Groups operating under acronyms, be they good like S.H.I.E.L.D. or bad like A.I.M. may always be a fraction of a step behind the superheroic cutting edge, but nevertheless are ahead of our own world’s scientists, and are recognisably excellent in their R&D. These tools of government and private enterprise, manned by effectively ordinary people, are demonstrated early adopters of those troop transports, security systems and communicators that blur the line between super-tech and relatively mundane cool toys.
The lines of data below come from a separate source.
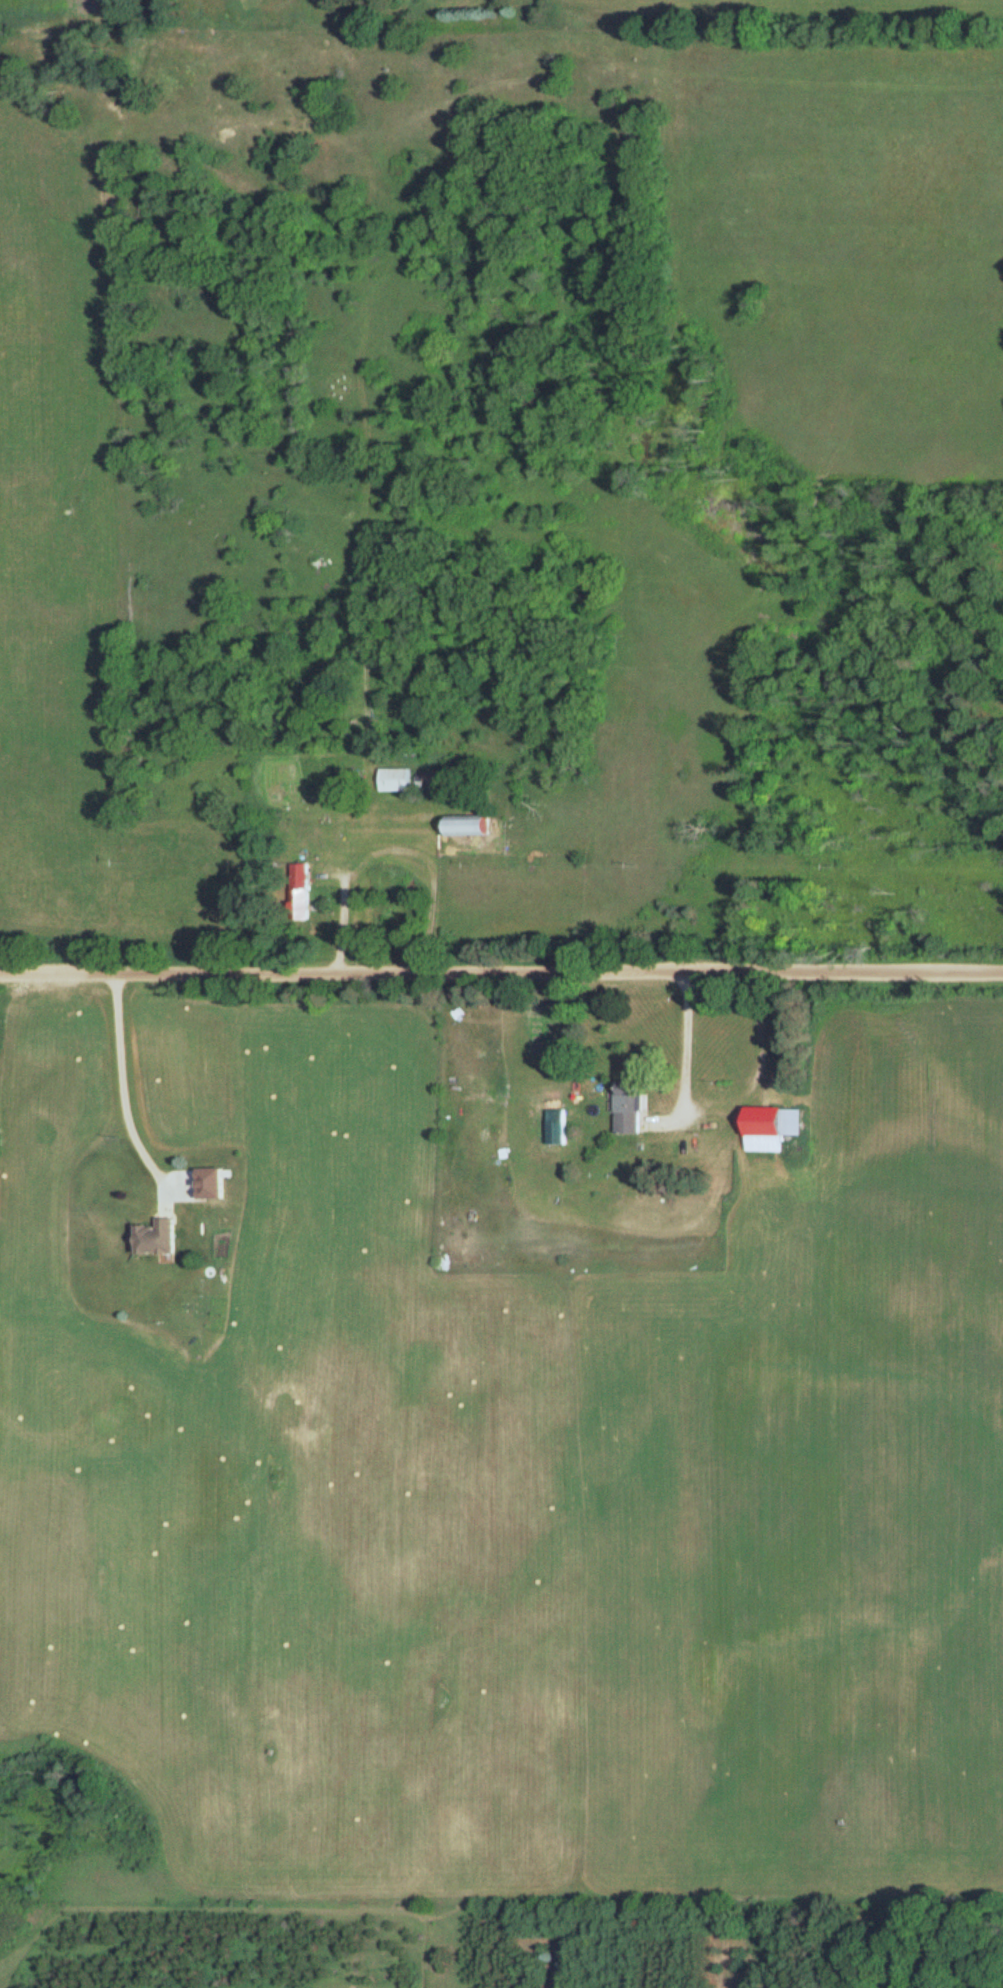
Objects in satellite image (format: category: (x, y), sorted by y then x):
building: (394, 780)
building: (470, 826)
road: (501, 977)
building: (627, 1109)
building: (774, 1122)
building: (556, 1127)
building: (197, 1203)
building: (156, 1238)

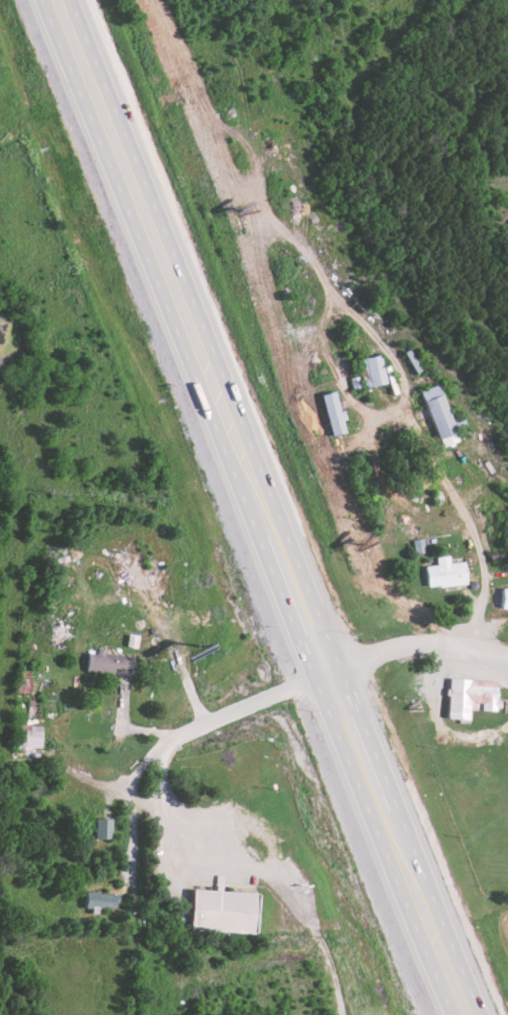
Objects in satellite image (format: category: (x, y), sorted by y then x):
building: (361, 369)
building: (373, 370)
building: (331, 414)
road: (244, 507)
road: (273, 507)
road: (464, 526)
building: (444, 573)
building: (503, 599)
road: (408, 647)
building: (108, 663)
building: (468, 697)
road: (128, 728)
building: (27, 736)
road: (159, 756)
building: (101, 829)
road: (129, 841)
road: (265, 872)
building: (100, 901)
building: (220, 911)

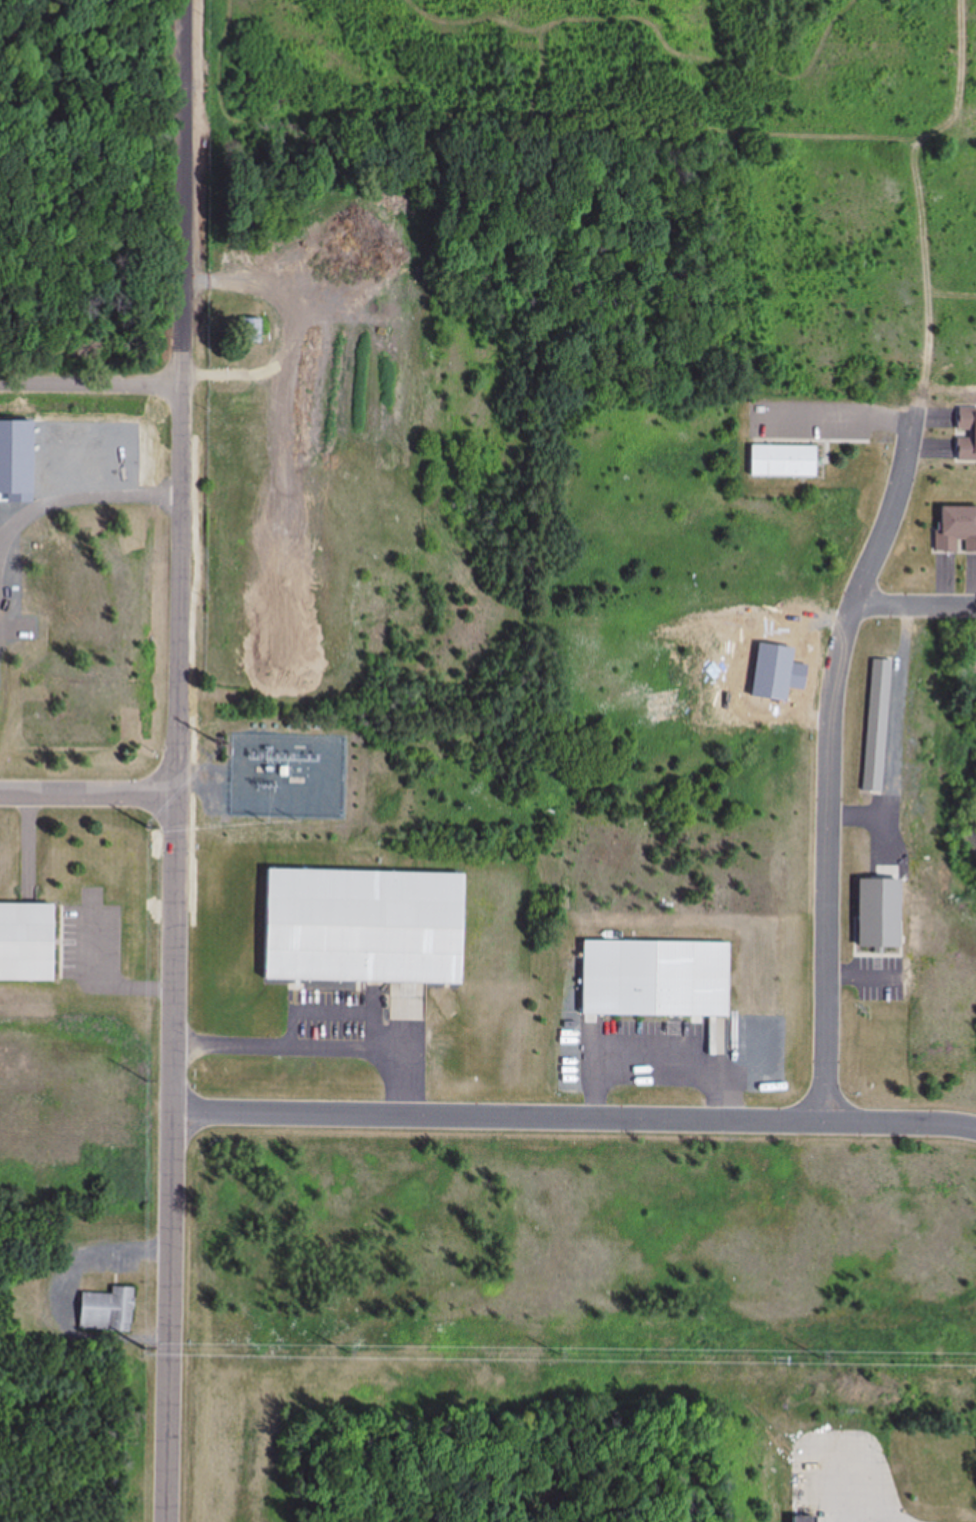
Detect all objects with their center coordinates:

This not just a matter of helping along suspension of disbelief by spreading the labour around (though it does that). It is not just a matter of strengthening the impression of a unified Marvel universe, each story a facet of a world in flux (though it does that). By creating a world where the constant activity of inquiring minds struggle daily with problems that will change everything, a world at risk on one hand of destruction and on the other of total transformation, they generate a world that, just as clearly as it isn’t our own, is recognisably analogous to it. This elevates the metaphor of science from mere costume to something that speaks to our very real fears and hopes about today and tomorrow.

Meanwhile, the lack of a discernible interaction between DC’s super-scientists and the rest of their world and the transition from DC’s heroes from science-made to the destined few seems to speak to the increasingly calcification of personal identity throughout the entire New 52. It surely feeds into the probably unfair suspicion that DC editorial desperately and deliberately seeks a bold vision of yesterday, developing a habit of pushing characters into historical configurations, shedding decades of developments in pursuit of an iconic, eternal, unchanging pantheon of champions. The New 52 feels like a small, static thing, not unlike the JSA’s imprisonment in a never-ending Ragnarok pocket universe. The same faces playing out the same roles against an effectively indistinct and unimportant background.

Of course both Marvel and DC have a plethora of titles written by a sufficient variety of authors that it is unreasonable to make across-the-board statements. Of course the writers and editors change with sufficient frequency and demonstrate sufficient imagination that any trend is one a half-dozen issues away from being reversed. We’re sure, therefore, there are exceptions to the trend, and we’d love to hear about them in comments. Stepping back from the New 52, it seems that the number refers not only to comic titles or worlds in the Multiverse, but also to the number of people who really seem to be involved in the stories being told. Marvel NOW, alternatively, seems to be on the cusp of relevance to the present.